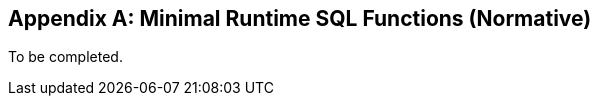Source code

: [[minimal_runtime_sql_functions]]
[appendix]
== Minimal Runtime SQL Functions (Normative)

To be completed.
---
Exercise brief => An exact copy of the records above is needed, with the pictures removed.

Answer to this exercise =>
Source code

: [[minimal_runtime_sql_functions]]
[appendix]
== Minimal Runtime SQL Functions (Normative)

To be completed.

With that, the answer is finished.